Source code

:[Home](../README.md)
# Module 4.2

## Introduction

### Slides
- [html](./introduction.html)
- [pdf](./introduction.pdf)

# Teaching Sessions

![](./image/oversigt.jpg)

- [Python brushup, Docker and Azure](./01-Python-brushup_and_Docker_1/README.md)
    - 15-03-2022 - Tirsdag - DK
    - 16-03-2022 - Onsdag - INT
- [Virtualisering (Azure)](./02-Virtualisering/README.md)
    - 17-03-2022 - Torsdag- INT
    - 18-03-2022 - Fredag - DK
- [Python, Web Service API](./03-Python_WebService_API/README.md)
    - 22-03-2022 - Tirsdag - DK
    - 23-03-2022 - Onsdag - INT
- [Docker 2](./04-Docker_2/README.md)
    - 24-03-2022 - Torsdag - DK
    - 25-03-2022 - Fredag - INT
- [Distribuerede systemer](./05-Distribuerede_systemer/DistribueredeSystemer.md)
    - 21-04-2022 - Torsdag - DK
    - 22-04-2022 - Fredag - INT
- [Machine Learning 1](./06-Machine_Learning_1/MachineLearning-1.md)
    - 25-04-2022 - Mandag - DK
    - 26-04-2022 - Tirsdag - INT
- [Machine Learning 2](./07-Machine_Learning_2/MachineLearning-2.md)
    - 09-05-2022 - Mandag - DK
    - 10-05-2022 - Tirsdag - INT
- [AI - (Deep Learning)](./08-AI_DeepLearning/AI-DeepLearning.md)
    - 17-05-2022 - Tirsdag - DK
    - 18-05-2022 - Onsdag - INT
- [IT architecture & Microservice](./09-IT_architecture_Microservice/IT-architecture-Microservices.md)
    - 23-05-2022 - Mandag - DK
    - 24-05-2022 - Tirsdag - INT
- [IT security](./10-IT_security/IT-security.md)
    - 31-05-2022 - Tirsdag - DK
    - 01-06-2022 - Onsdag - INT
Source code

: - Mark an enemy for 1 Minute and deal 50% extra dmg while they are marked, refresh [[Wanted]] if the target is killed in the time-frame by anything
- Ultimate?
------------------------
PROBLEM DESCRIPTION: How many lines in the listing contain the string "Fredag", matching case exactly? Reply with the number alone.

THE COMPLETED TASK: 3